Researchers at the University Medical Center Utrecht in the Netherlands scoured through a treasure trove of abstracts and research papers in the PubMed database, and found an 880 percent increase in exaggerated words such as “novel,” and “robust” when describing findings. The positive words were offset slightly by a smaller increase in negative words, such as “pessimistic” and “discouraging.”

The word ‘robust,’ for instance, saw a 15,000 percent increase in usage in papers dating back to 1974, a number head researcher Christiaan Vinkers, a psychiatrist and researcher at the Rudolf Magnus Brain Center, called surprisingly large.

The word ‘novel’ appears in 7 percent of PubMed papers, prompting Vinkers and his crew to suggest, in jest, that the word will appear in every paper by 2123.

Vinkers’ team, according to an article in Nature, sorted their data according to an article’s noteworthiness and the local of an article’s author. The number of negative words, they found, were smaller over the last 10 years for researchers in English-speaking countries.

Vinkers told BBC that he checked on Google books during the data gathering process to determine whether the uptick was a result of a change in language over the past 40 years. He found no change in usage with neutral words or random words — the only change, then, was the dramatic increase in positive words, as well as a moderate increase in negative words.

In total, “we saw an increase of 880 percent” of positive words used in scientific research, Vinkers told BBC recently. Vinkers and his assistants also found that positive-sounding words increased from about 2 percent in 1974 to 17.5 percent by 2014.

Researchers at the University Medical Center Utrecht in the Netherlands found that positive sounding words are on the uptick in scientific research papers.

Researchers at the University Medical Center Utrecht in the Netherlands found that positive sounding words are on the uptick in scientific research papers.

“If everything is ‘robust’ and ‘novel,’” Vinkers said in the BBC interview, “then there is no distinction between the qualities of findings.”

He added: “In that case, words used to describe scientific results are no longer driven by the content but by marketability.”

What scientists mean when they use terms like ‘robust’ and ‘transformative,’ Vinkers told BBC, is that what they “found is a real thing for science, and something that is important and not fake.”

The reason why this is happening, Vinkers said, is that they are trying to make their research stand out from the chafe — researchers who use positive or hyperbolic language usually get noticed, and subsequently get windfall funding for new research, he concluded.

They have to play this language game in order to be successful, Vinkers said, adding that ultimately researchers have to show their research is special.

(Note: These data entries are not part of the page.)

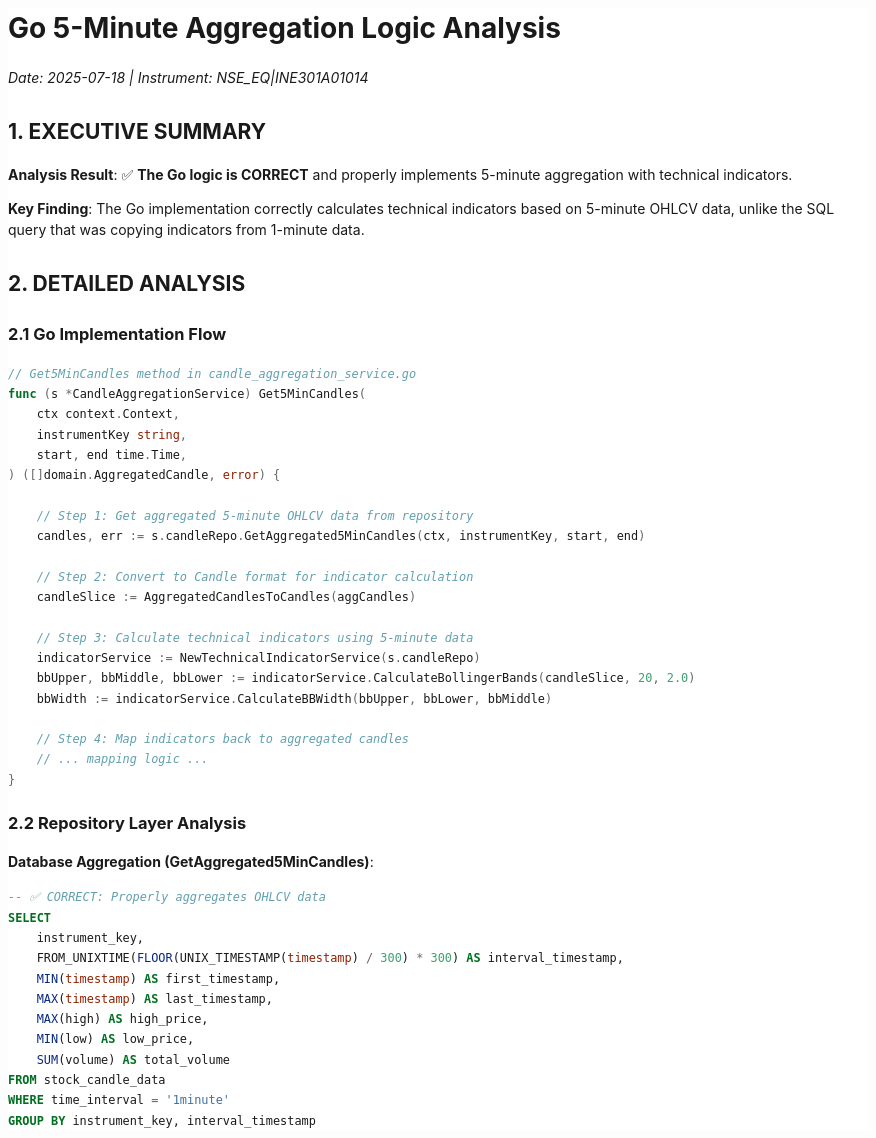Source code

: # Go 5-Minute Aggregation Logic Analysis
*Date: 2025-07-18 | Instrument: NSE_EQ|INE301A01014*

## **1. EXECUTIVE SUMMARY**

**Analysis Result**: ✅ **The Go logic is CORRECT** and properly implements 5-minute aggregation with technical indicators.

**Key Finding**: The Go implementation correctly calculates technical indicators based on 5-minute OHLCV data, unlike the SQL query that was copying indicators from 1-minute data.

## **2. DETAILED ANALYSIS**

### **2.1 Go Implementation Flow**

```go
// Get5MinCandles method in candle_aggregation_service.go
func (s *CandleAggregationService) Get5MinCandles(
    ctx context.Context,
    instrumentKey string,
    start, end time.Time,
) ([]domain.AggregatedCandle, error) {
    
    // Step 1: Get aggregated 5-minute OHLCV data from repository
    candles, err := s.candleRepo.GetAggregated5MinCandles(ctx, instrumentKey, start, end)
    
    // Step 2: Convert to Candle format for indicator calculation
    candleSlice := AggregatedCandlesToCandles(aggCandles)
    
    // Step 3: Calculate technical indicators using 5-minute data
    indicatorService := NewTechnicalIndicatorService(s.candleRepo)
    bbUpper, bbMiddle, bbLower := indicatorService.CalculateBollingerBands(candleSlice, 20, 2.0)
    bbWidth := indicatorService.CalculateBBWidth(bbUpper, bbLower, bbMiddle)
    
    // Step 4: Map indicators back to aggregated candles
    // ... mapping logic ...
}
```

### **2.2 Repository Layer Analysis**

**Database Aggregation (GetAggregated5MinCandles)**:
```sql
-- ✅ CORRECT: Properly aggregates OHLCV data
SELECT 
    instrument_key,
    FROM_UNIXTIME(FLOOR(UNIX_TIMESTAMP(timestamp) / 300) * 300) AS interval_timestamp,
    MIN(timestamp) AS first_timestamp,
    MAX(timestamp) AS last_timestamp,
    MAX(high) AS high_price,
    MIN(low) AS low_price,
    SUM(volume) AS total_volume
FROM stock_candle_data
WHERE time_interval = '1minute'
GROUP BY instrument_key, interval_timestamp
```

It’s a science culture issue, he added.

The problem, Vinkers explained, is that the increased use of lofty language is essentially a marketing ploy, something that waters down the content of scientific studies. He went on to suggest that the increase of flowery language in science papers turns researchers into marketers, to the point to which there is little difference between them and the journalists who cover them.

Worse, Vinkers added, is the interplay between the media and scientific field.

“The media just follow along with press releases filed by science journals,” he noted about the effect hyperbolic words have on media coverage, concluding: “I mean, it would be very good if the media would be more critical about what the results really mean. Are they really novel and robust, or is it something that is nice but needs more study … and has its nuances and limitations?”